1. Sir John A. Macdonald, 1887–1891
2. George Gooderham, 1891–1901
3. Sir George William Ross, 1901–1914
4. William George Gooderham, 1914–1935
5. Melville Ross Gooderham, 1935–1951
6. James Hector Lithgow, 1951–1956
7. George Llewellyn Holmes, 1956–1963
8. Alfred Thomas Seedhouse, 1963–1972
9. Edwin Sydney Jackson, 1972–1985
10. Thomas Anthony Di Giacomo, 1985–1993
11. Dominic D'Alessandro, 1994–2009
12. Donald A. Guloien, 2009–2017
13. Roy Gori, 2017–2025
14. Philip James Witherington, 2025–present

=== Chairman of the Board ===
The office of chairman of the board was created 1 January 1956 for outgoing president J. H. Lithgow. The first five chairmen had served previously as president. Since 1994, the chairman has been a non-executive post held by an independent director.

1. James Hector Lithgow, 1956–1959
2. George Llewellyn Holmes, 1964–1971
3. Alfred Thomas Seedhouse, 1972–1978
4. Edwin Sydney Jackson, 1985–1990
5. Thomas Anthony Di Giacomo, 1990–1993
6. William R. C. Blundell, 1994–1998
7. Arthur R. Sawchuk, 1998–2008
8. Gail Cook-Bennett, 2008–2013
9. Richard B. DeWolfe, 2013–2018
10. John M. Cassaday, 2018–2023
11. Donald R. Lindsay, 2023–

== Controversies ==

=== Failure to disclose information on suspicious transactions (2017) ===
Manulife paid the $1.15 million penalty levied on its bank subsidiary for failing to disclose information on suspicious transactions. The Financial Transactions and Reports Analysis Centre of Canada (FINTRAC) imposed the penalty on Manulife Bank of Canada, alleging that the bank failed to file a suspicious transaction report, which was designed under the Proceeds of Crime (Money laundering) and Terrorist Financing Act to detect criminal activity.

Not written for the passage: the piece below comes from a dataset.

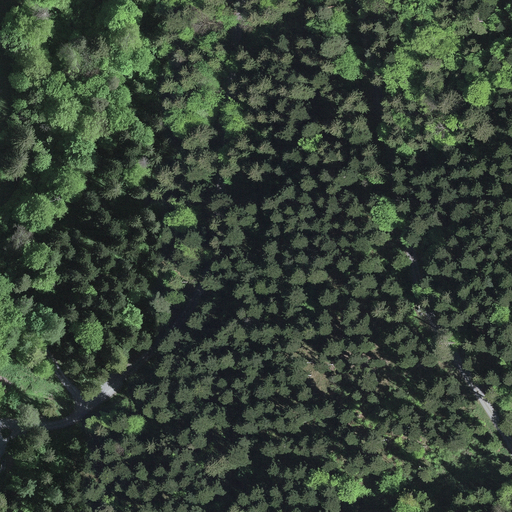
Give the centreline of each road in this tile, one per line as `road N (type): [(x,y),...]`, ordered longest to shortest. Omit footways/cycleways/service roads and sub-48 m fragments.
road 1 (track): [(248,0),(210,267),(181,319),(101,397),(56,427),(0,445)]
road 2 (track): [(354,0),(412,265),(434,324),(511,444)]
road 3 (track): [(0,282),(84,404)]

=== Data privacy issues (2023) ===
In an interview with Go Public, a Manulife insider claimed there were major privacy issues within the company's Canadian banking division that have potentially put thousands of customers at risk.

According to that insider, whose identity wasn't revealed, customers' bank account information and other personal details – millions of names, addresses, account details, social insurance and credit card numbers, birth dates and transactions among other things – could be widely seen in a database with few privacy protections in place – accessed by more than 100 employees and shared with an unknown number of others. Go Public has also obtained an internal Manulife report written in the spring of 2021 that mirrors the insider's concerns. It documents data and privacy issues with that database, which at that point had existed for almost a decade.